There were no fewer than 12 events relating to energy costs on Capitol Hill yesterday: six news conferences and six hearings. Today another nine hearings and news events are scheduled. Daniel Yergin, Pulitzer Prize-winning author of “The Prize” and chairman of Cambridge Energy Research Associates, assured one Senate panel that speculators were not to blame for the recent rise in oil prices: “When an issue is this hot, it would be so much easier if there was a single reason to blame.” Instead, Yergin said, the market is relentlessly bidding up oil prices in response to deep-seated fears that the growth in demand will keep outpacing the growth in oil supplies in coming years.

Despite all the concerns that current and future energy supplies are and will be short, the left continues to restrict our ability to access new energy supplies both domestically and internationally. The left’s fanatical opposition to developing America’s own resources in the Arctic National Wildlife Refuge and in the Outer Continental Shelf are well known. But less known are the policies the left supports now, and wants to enact in the future, that cut America off from international sources of lower-cost energy.

As the senator from Illinois, a major producer of corn ethanol, Barack Obama supports continuing a ban on sugar-based ethanol from Brazil. Allowing importation of cheaper Brazilian ethanol would help mitigate the cost of the congressional ethanol mandate and lower the cost of gas for U.S. consumers. Obama also has promised he will enact policies making it impossible for the U.S. to import oil from Canada’s Alberta oil sands. In response, one Canadian oil executive said: “If the U. S. doesn’t take it, then we will develop other markets.”

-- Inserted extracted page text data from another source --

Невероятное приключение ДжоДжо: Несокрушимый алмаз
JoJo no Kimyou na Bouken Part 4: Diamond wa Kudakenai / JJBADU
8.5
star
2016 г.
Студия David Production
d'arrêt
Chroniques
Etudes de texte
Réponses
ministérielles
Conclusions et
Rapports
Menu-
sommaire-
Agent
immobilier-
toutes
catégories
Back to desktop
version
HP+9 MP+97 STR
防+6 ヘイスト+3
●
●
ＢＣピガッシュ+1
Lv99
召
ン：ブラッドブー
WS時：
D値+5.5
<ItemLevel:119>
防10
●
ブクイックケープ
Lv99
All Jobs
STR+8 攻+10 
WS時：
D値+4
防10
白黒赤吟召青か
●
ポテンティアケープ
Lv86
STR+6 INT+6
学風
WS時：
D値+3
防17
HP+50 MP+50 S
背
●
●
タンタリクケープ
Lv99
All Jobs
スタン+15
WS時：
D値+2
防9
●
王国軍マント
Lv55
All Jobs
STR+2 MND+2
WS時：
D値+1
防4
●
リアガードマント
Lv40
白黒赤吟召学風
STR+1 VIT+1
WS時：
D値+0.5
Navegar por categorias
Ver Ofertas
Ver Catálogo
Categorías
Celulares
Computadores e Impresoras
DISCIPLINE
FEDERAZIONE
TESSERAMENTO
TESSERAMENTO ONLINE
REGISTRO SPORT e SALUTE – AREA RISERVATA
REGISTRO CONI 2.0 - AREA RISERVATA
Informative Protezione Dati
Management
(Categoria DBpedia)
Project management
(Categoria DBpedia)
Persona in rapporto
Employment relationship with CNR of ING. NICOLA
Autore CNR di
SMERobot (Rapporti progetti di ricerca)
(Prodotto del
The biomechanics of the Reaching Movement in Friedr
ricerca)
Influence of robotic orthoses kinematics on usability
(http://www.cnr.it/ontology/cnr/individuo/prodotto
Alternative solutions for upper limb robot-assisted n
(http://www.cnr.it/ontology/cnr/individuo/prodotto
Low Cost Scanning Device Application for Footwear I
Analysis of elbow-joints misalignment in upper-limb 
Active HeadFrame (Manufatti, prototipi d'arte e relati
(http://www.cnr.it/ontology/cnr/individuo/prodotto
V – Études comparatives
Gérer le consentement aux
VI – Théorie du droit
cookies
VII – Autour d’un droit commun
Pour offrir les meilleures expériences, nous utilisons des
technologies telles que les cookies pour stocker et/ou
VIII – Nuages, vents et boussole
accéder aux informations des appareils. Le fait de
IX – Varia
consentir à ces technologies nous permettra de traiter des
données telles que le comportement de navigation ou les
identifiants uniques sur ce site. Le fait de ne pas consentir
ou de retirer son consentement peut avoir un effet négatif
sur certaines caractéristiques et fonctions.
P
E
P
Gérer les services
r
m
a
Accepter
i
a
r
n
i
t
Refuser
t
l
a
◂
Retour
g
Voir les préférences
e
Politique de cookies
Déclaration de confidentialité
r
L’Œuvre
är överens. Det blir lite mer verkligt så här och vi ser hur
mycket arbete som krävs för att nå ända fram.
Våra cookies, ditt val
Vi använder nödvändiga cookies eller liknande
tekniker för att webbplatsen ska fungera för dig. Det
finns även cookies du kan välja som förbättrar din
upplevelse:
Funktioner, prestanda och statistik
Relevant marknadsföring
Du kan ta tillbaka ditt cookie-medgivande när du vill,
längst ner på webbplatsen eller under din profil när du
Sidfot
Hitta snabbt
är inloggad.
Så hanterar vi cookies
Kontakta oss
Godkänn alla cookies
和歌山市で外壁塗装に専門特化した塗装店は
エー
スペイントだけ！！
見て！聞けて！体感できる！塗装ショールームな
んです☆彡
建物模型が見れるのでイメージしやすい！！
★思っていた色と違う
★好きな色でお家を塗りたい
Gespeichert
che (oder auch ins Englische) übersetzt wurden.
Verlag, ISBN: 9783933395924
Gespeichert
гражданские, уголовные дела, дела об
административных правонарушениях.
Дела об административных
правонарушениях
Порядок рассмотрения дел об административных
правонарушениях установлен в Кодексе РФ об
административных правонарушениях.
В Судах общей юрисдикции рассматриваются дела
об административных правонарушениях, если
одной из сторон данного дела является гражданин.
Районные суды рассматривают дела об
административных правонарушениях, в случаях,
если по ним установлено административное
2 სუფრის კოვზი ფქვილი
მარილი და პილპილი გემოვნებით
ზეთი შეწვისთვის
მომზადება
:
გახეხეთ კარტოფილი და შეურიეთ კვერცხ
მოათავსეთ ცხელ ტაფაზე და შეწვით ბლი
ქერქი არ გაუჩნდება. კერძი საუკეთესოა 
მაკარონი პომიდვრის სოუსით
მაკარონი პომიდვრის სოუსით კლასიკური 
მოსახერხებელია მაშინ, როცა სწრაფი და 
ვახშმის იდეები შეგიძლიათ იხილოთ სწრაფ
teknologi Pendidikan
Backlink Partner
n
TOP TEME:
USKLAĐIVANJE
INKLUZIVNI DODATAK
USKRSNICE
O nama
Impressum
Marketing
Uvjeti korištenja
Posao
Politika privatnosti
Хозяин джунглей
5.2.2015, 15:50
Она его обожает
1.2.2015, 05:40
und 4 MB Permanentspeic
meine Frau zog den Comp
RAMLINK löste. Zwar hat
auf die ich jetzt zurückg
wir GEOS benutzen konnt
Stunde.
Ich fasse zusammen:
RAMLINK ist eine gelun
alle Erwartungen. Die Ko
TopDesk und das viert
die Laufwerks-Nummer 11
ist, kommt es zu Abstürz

But oil is not the only energy source where the left refuses to allow an increase in supply. Although Obama occasionally signals he is in favor of allowing new nuclear plants to be built, he also fails to address the serious policy hurdles that must be overcome for that construction to happen. The same is true of Obama’s embrace of coal. Like NASA’s James Hansen, Obama would allow coal power plants to be built only if they have carbon-sequestration technology. Problem is, no such technology exists to successfully deploy carbon sequestration.

By as early as next year, the demand for electricity will exceed reliable supply in New England, Texas and the West and, by 2011, in New York and the mid-Atlantic region. Technologies such as solar power are promising, but they are still only one-tenth as efficient as the cheapest fossil fuels. Ninety percent of our electric power comes from coal, natural gas or nuclear power. Wind power is growing but still only accounts for 1 percent of power, while hydroelectric power accounts for 7 percent but is shrinking as environmentalists succeed in tearing them down.

To keep up with a growing economy, we are going to need new power from somewhere. How dark is our nation going to have to be before the left identifies where our energy can come from?